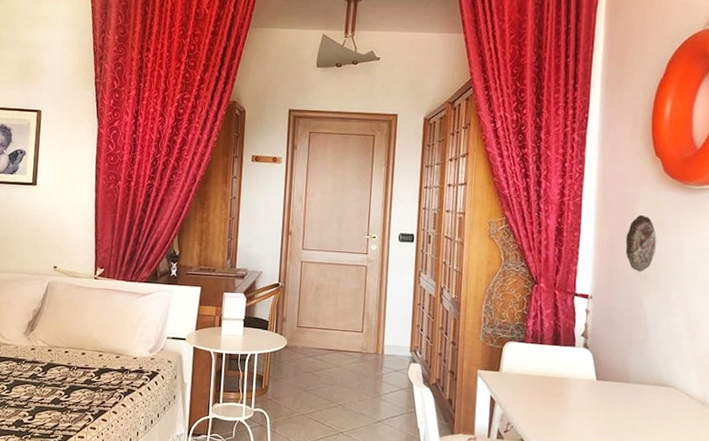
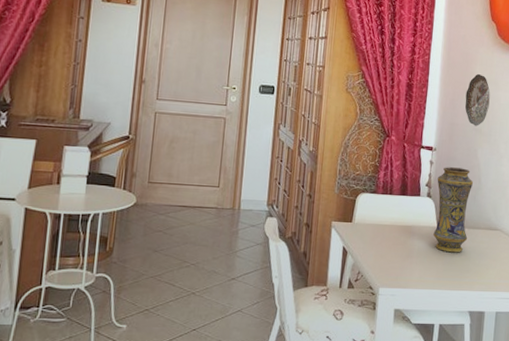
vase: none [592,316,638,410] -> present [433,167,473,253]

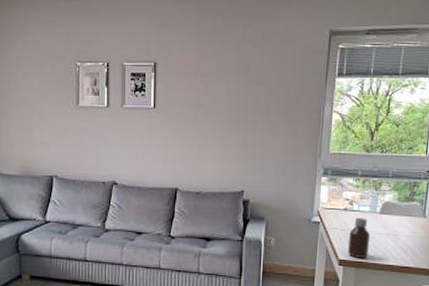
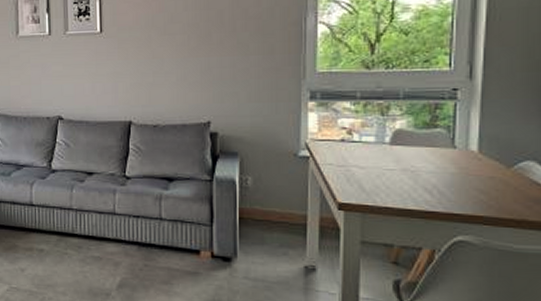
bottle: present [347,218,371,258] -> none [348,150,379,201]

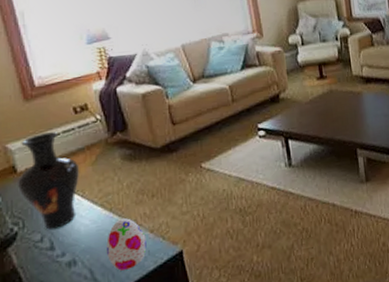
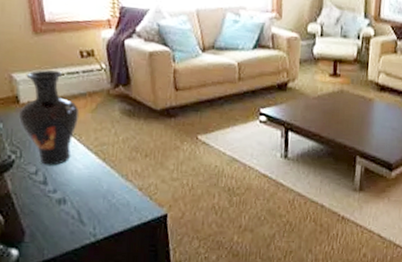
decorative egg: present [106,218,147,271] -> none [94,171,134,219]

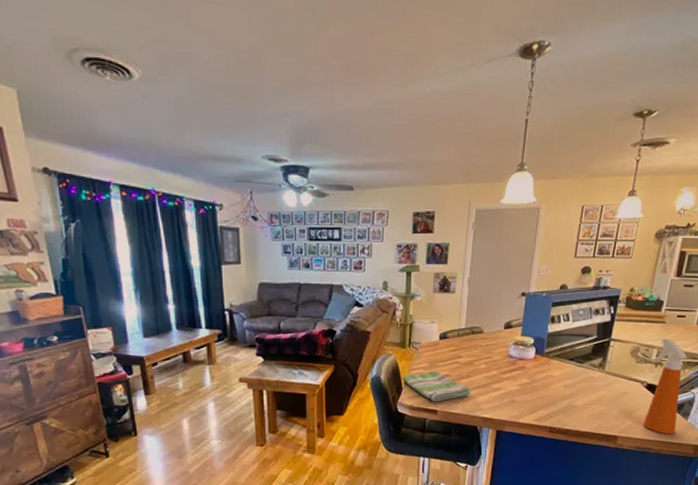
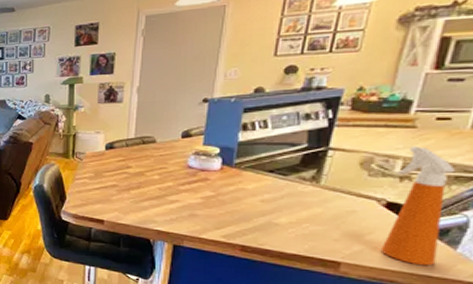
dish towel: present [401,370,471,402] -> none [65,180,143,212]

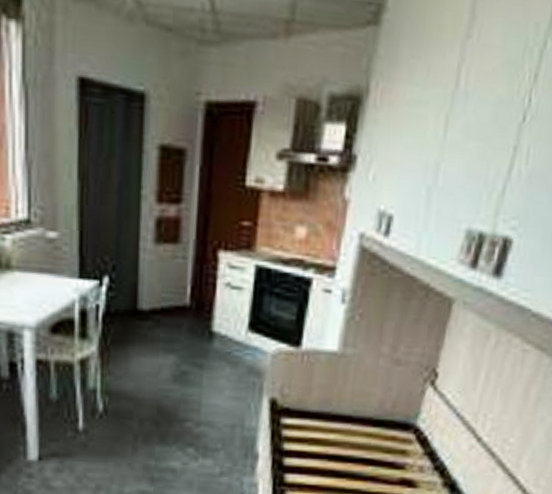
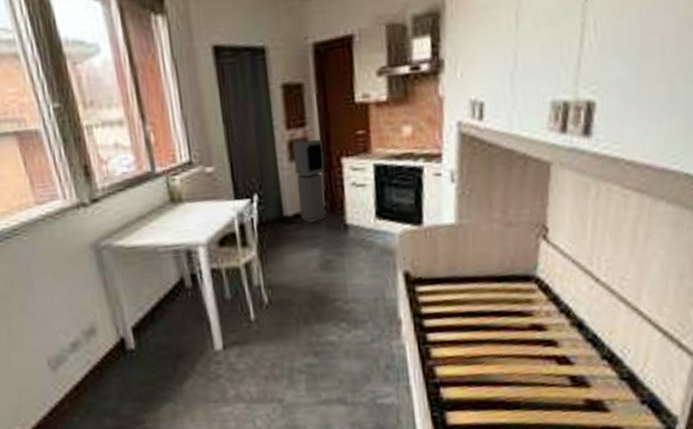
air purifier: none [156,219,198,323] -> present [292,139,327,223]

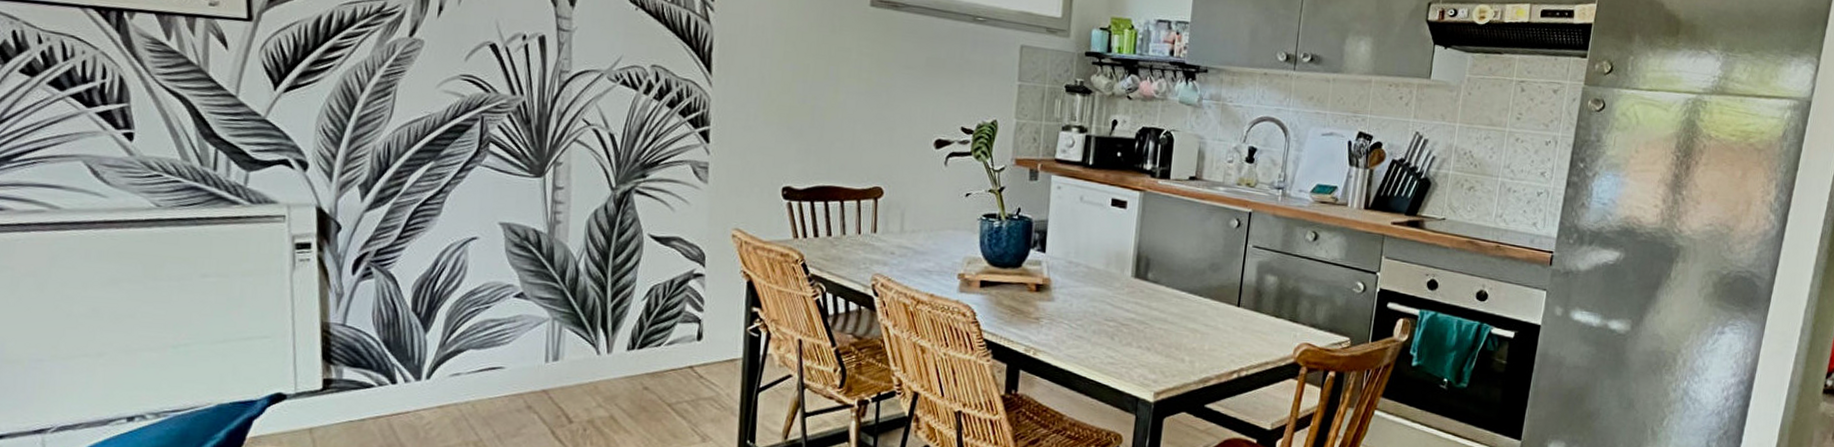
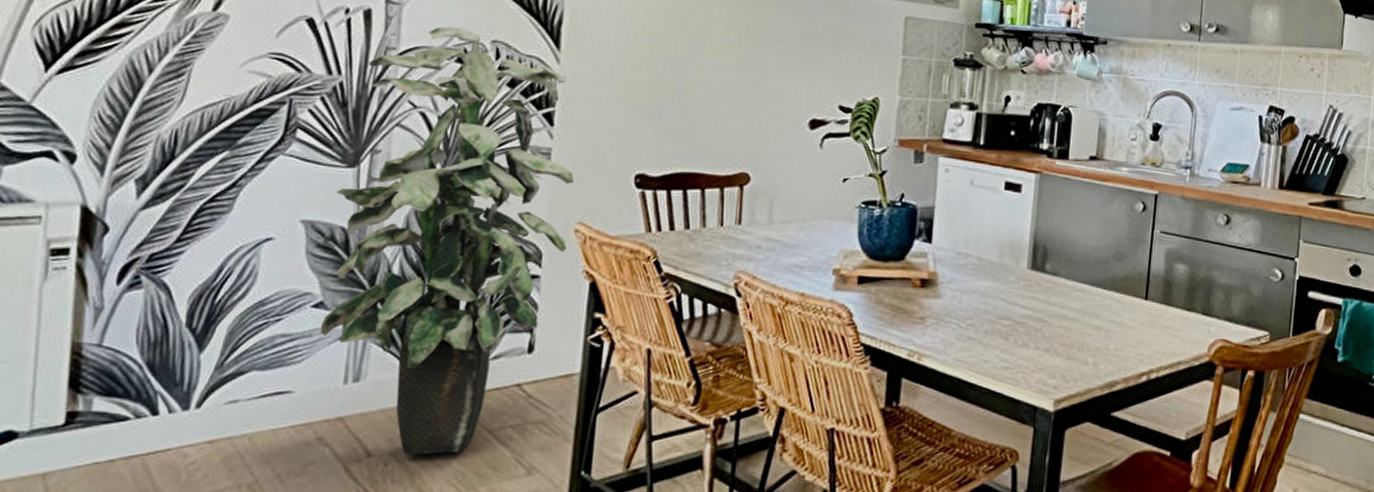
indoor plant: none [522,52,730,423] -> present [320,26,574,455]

++++++++++

### WHAT THE EXERCISE ASKS
Your response must consist of the material above, reproduced word for word, with the images omitted.

### YOUR SOLUTION
vase: none [592,316,638,410] -> present [433,167,473,253]

bottle: present [347,218,371,258] -> none [348,150,379,201]

decorative egg: present [106,218,147,271] -> none [94,171,134,219]

dish towel: present [401,370,471,402] -> none [65,180,143,212]

air purifier: none [156,219,198,323] -> present [292,139,327,223]

indoor plant: none [522,52,730,423] -> present [320,26,574,455]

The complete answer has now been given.